== Data provided ==
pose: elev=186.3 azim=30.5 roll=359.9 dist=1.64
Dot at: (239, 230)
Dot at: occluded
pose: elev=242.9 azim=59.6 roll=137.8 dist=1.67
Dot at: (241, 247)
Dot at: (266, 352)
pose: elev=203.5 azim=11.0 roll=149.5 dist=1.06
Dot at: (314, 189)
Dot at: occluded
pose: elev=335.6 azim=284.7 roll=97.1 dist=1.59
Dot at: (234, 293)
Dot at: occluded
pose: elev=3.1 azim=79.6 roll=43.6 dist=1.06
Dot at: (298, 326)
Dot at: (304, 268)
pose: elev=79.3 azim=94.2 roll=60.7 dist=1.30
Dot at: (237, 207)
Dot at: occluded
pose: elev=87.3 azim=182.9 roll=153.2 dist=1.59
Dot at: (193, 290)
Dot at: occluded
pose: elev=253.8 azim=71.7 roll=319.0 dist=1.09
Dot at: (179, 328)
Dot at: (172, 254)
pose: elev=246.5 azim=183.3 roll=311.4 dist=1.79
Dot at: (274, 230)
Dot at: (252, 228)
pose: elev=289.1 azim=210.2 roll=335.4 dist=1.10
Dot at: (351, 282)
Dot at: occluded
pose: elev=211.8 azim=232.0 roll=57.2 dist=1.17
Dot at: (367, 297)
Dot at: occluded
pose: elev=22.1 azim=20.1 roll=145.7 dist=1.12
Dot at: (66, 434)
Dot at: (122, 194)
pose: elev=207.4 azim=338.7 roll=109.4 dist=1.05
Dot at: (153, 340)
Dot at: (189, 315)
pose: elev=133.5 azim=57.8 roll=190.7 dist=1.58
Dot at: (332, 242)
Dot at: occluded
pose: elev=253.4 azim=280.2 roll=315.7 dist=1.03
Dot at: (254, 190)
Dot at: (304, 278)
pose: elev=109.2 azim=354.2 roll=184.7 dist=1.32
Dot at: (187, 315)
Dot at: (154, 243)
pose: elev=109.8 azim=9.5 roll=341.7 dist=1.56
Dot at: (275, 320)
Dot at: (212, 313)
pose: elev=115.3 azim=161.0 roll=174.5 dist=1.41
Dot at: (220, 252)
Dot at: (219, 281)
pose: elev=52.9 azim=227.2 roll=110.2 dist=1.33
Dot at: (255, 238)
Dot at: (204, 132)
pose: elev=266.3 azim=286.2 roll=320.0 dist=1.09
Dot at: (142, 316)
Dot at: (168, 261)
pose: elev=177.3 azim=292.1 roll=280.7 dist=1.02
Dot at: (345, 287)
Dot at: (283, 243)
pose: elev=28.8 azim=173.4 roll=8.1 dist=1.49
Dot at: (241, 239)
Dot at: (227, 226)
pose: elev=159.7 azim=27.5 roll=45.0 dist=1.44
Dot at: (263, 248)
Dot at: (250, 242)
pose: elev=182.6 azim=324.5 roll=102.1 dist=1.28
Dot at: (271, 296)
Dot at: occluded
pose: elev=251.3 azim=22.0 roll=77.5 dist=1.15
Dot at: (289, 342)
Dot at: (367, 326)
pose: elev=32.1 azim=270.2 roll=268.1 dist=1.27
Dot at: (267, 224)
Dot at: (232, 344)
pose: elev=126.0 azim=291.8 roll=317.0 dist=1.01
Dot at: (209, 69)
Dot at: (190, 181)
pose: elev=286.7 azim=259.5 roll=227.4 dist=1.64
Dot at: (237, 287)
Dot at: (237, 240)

== What to produce ==
Reproduce all of the lines above verbatim, from the first line through the last.

== Worked answer ==
pose: elev=186.3 azim=30.5 roll=359.9 dist=1.64
Dot at: (239, 230)
Dot at: occluded
pose: elev=242.9 azim=59.6 roll=137.8 dist=1.67
Dot at: (241, 247)
Dot at: (266, 352)
pose: elev=203.5 azim=11.0 roll=149.5 dist=1.06
Dot at: (314, 189)
Dot at: occluded
pose: elev=335.6 azim=284.7 roll=97.1 dist=1.59
Dot at: (234, 293)
Dot at: occluded
pose: elev=3.1 azim=79.6 roll=43.6 dist=1.06
Dot at: (298, 326)
Dot at: (304, 268)
pose: elev=79.3 azim=94.2 roll=60.7 dist=1.30
Dot at: (237, 207)
Dot at: occluded
pose: elev=87.3 azim=182.9 roll=153.2 dist=1.59
Dot at: (193, 290)
Dot at: occluded
pose: elev=253.8 azim=71.7 roll=319.0 dist=1.09
Dot at: (179, 328)
Dot at: (172, 254)
pose: elev=246.5 azim=183.3 roll=311.4 dist=1.79
Dot at: (274, 230)
Dot at: (252, 228)
pose: elev=289.1 azim=210.2 roll=335.4 dist=1.10
Dot at: (351, 282)
Dot at: occluded
pose: elev=211.8 azim=232.0 roll=57.2 dist=1.17
Dot at: (367, 297)
Dot at: occluded
pose: elev=22.1 azim=20.1 roll=145.7 dist=1.12
Dot at: (66, 434)
Dot at: (122, 194)
pose: elev=207.4 azim=338.7 roll=109.4 dist=1.05
Dot at: (153, 340)
Dot at: (189, 315)
pose: elev=133.5 azim=57.8 roll=190.7 dist=1.58
Dot at: (332, 242)
Dot at: occluded
pose: elev=253.4 azim=280.2 roll=315.7 dist=1.03
Dot at: (254, 190)
Dot at: (304, 278)
pose: elev=109.2 azim=354.2 roll=184.7 dist=1.32
Dot at: (187, 315)
Dot at: (154, 243)
pose: elev=109.8 azim=9.5 roll=341.7 dist=1.56
Dot at: (275, 320)
Dot at: (212, 313)
pose: elev=115.3 azim=161.0 roll=174.5 dist=1.41
Dot at: (220, 252)
Dot at: (219, 281)
pose: elev=52.9 azim=227.2 roll=110.2 dist=1.33
Dot at: (255, 238)
Dot at: (204, 132)
pose: elev=266.3 azim=286.2 roll=320.0 dist=1.09
Dot at: (142, 316)
Dot at: (168, 261)
pose: elev=177.3 azim=292.1 roll=280.7 dist=1.02
Dot at: (345, 287)
Dot at: (283, 243)
pose: elev=28.8 azim=173.4 roll=8.1 dist=1.49
Dot at: (241, 239)
Dot at: (227, 226)
pose: elev=159.7 azim=27.5 roll=45.0 dist=1.44
Dot at: (263, 248)
Dot at: (250, 242)
pose: elev=182.6 azim=324.5 roll=102.1 dist=1.28
Dot at: (271, 296)
Dot at: occluded
pose: elev=251.3 azim=22.0 roll=77.5 dist=1.15
Dot at: (289, 342)
Dot at: (367, 326)
pose: elev=32.1 azim=270.2 roll=268.1 dist=1.27
Dot at: (267, 224)
Dot at: (232, 344)
pose: elev=126.0 azim=291.8 roll=317.0 dist=1.01
Dot at: (209, 69)
Dot at: (190, 181)
pose: elev=286.7 azim=259.5 roll=227.4 dist=1.64
Dot at: (237, 287)
Dot at: (237, 240)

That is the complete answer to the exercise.